Backpedaling on Cost Containment
May 18th, 2009 | Sources: NY TimesSubjects: Cost escalation, Health policy
That didn’t take long.
Just 3 days after the Big O appeared to make serious hay out of last Monday’s announcement that key health care stakeholders were steppin’ up to save 2 trillion or so in future health care costs, reps from providers and insurers threw a bushel of thumb tacks on the road.
The Coronated One had hailed their cost-cutting promise as historic.
“These groups are voluntarily coming together to make an unprecedented commitment,” Obama told the New York Times. “Over the next 10 years, they are pledging to cut the rate of growth of national health care spending by 1.5% each year, an amount that’s equal to over $2 trillion.”
Not so, say the reps, who clearly caught an earful from their constituencies after the photo op. They claim to have agreed to cool off spending more gradually and never did they sign up for specific year-by-year cuts.

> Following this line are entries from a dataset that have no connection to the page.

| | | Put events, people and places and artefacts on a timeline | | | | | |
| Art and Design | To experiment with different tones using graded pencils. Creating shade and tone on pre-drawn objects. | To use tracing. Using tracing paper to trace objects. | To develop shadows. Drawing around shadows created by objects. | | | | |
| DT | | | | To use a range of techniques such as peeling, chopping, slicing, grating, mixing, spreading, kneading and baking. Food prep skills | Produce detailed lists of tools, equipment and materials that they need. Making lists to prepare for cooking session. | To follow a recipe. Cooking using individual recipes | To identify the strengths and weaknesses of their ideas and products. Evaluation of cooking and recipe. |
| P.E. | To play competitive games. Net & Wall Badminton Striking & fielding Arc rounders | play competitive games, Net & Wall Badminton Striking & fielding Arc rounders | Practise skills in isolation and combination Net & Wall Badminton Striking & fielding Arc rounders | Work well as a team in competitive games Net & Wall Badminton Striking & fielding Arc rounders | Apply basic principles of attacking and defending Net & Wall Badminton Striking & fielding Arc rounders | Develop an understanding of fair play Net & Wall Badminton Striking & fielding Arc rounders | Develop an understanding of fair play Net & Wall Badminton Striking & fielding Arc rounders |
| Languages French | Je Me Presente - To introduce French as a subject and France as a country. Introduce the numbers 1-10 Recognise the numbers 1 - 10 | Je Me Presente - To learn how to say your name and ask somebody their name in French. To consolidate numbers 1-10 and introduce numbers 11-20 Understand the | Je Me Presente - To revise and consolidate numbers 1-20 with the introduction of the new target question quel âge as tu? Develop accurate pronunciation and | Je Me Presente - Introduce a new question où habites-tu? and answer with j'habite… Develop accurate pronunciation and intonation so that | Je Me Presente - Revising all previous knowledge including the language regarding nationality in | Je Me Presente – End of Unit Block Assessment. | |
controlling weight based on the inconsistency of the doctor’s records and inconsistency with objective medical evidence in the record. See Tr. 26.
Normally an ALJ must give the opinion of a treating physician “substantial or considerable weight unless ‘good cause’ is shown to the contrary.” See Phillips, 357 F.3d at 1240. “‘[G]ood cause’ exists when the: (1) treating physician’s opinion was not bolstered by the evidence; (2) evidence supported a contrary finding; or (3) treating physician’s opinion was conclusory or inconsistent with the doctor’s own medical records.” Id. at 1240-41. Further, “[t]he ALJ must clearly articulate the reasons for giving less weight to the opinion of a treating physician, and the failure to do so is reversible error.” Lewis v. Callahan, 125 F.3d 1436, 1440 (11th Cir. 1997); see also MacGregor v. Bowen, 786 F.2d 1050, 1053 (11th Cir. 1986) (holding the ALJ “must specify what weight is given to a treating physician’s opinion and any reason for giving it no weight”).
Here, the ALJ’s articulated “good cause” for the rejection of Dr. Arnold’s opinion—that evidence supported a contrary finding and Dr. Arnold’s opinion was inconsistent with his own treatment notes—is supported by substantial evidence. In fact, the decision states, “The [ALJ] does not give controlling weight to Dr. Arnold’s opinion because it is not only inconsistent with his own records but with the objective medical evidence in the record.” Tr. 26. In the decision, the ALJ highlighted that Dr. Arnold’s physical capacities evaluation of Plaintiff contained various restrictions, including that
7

“There’s been a lot of misunderstanding that has caused a lot of consternation among our members,” Richard Umbdenstock told the Times. And the president of the American Hospital Association added that he’s “spent the better part of three days trying to deal with it.”
To make matters worse, Nancy-Ann DeParle, the director of the White House Office of Health Reform, then pulled a John Kerry by saying “the president misspoke,” and then saying “I don’t think the president misspoke. His remarks correctly and accurately described the industry’s commitment.”
Karen Ignagni, president of America’s Health Insurance Plans remembers reaching consensus around the concept that savings would “ramp up” more gradually than what Obama had said.
And for his part, David Nexon, an EVP of the Advanced Medical Technology Association recalled that “there was no specific understanding” of the pace with which savings would be achieved.